2. 早期教育よりも大切な「OS」の構築

もちろん、幼児期の脳の発達は目覚ましいものがあります。

だからこそ私は英語(アプリ)をある程度のレベルにする前に、母国語による思考力(OS)を鍛えることを優先しました。

中途半端な英語環境に時間を費やすよりも、自然の中で遊び、日本語でたくさん会話をし、本を読む。 「なぜ?」「どうして?」という知的好奇心を母国語で深めること。

この思考のOSが強固であれば、将来必要になった時に、英語というアプリはいつでもインストールできます。(もちろん英語ネイティブのように話せるバイリンガルにはなりませんが、それでいいという考えです。)

逆に、OSが未熟なままアプリだけ詰め込んでも、将来自分のアイデアや洞察を語れない中身のない大人になってしまうでしょう。

3. 目的は「ペラペラ」ではなく「多様性への理解」

私が子供に英語に触れてほしいと思う理由は、テストで点を取るためでもペラペラになるためでもありません。

世界には、違う言葉を話す人たちがいるという事実(多様性)を肌で感じてほしいからです。

私の長女は、保育園で様々な国籍の先生と接する中で、「先生の国ではありがとうをこう言うんだ」と自然に学びました。
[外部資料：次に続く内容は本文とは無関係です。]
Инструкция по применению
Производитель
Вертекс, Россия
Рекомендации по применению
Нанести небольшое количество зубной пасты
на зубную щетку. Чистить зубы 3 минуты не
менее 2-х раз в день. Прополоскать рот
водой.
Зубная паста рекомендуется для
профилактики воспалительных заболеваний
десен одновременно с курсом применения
さまざまな国の人と仲良くするには英語が必要なんだという内発的な動機さえあれば、子供はそのモチベーションで動き始めます。

親の役割は、単語や文法を細かく教え、英語のスコアを伸ばしたり、英検などの試験を突破させることではなく、この世界への窓を開いておくことです。

4. 最強の教材は、親が泥臭く英語を使う背中

では、家庭でどうやって「世界への窓」を開くか。 私が実践している唯一の戦略は、親自身が仕事道具として英語を使っている姿を見せることです。

私は仕事柄、海外チームとのWeb会議が頻繁にあります。時差の関係で、子供たちが家にいる早朝や深夜に会議をすることもしばしばです。
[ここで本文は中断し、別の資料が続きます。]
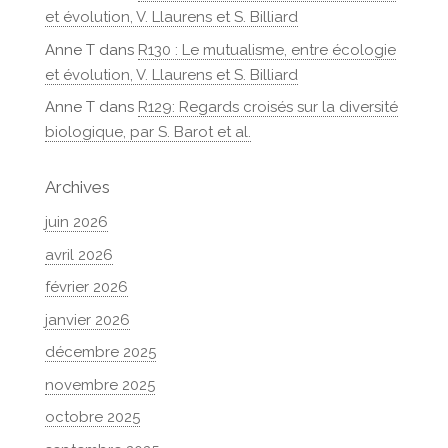
et évolution, V. Llaurens et S. Billiard
Anne T
dans
R130 : Le mutualisme, entre écologie
et évolution, V. Llaurens et S. Billiard
Anne T
dans
R129: Regards croisés sur la diversité
biologique, par S. Barot et al.
Archives
juin 2026
avril 2026
février 2026
janvier 2026
décembre 2025
novembre 2025
octobre 2025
リビングの隅でヘッドセットをつけて、決して流暢とは言えない英語で議論する父親の姿。 子供たちはその背中を、当たり前の風景として見て育っています。

  • 「パパは夜になると、違う言葉を使って遠くの人と仕事をしている」
  • 「言葉に詰まっても、諦めずに伝えようとしている」

これこそが、どんな高額な教材よりも勝る生きた教材の一つだと思います。

英語は勉強するものではなく、パパが仕事で使っている普通の道具。この相手によって切り替え、日常的に使う感覚を植え付けることこそ、親ができる教育です。

5. 結論:まずは親がアジャイルに学べ

子供のためにと高額な塾代を払う前に、その予算と時間を少しだけ自分自身の学習に投資してみませんか?

親が日常的に楽しそうに海外のニュース(BBCなど)を聞く。 辞書を片手に洋書を広げる。 その姿を見た子供は、親が何も言わなくても、英語への興味を持ち始めます。

塾任せにするのをやめ、まずは親である私たちが、泥臭く楽しそうに学ぶ姿勢を見せる。つまり「英語は外注できるが、学ぶ姿勢を持ち続ける家庭は外注できない」

それが、私がたどり着いた、最も確実で戦略的な家庭教育の結論です。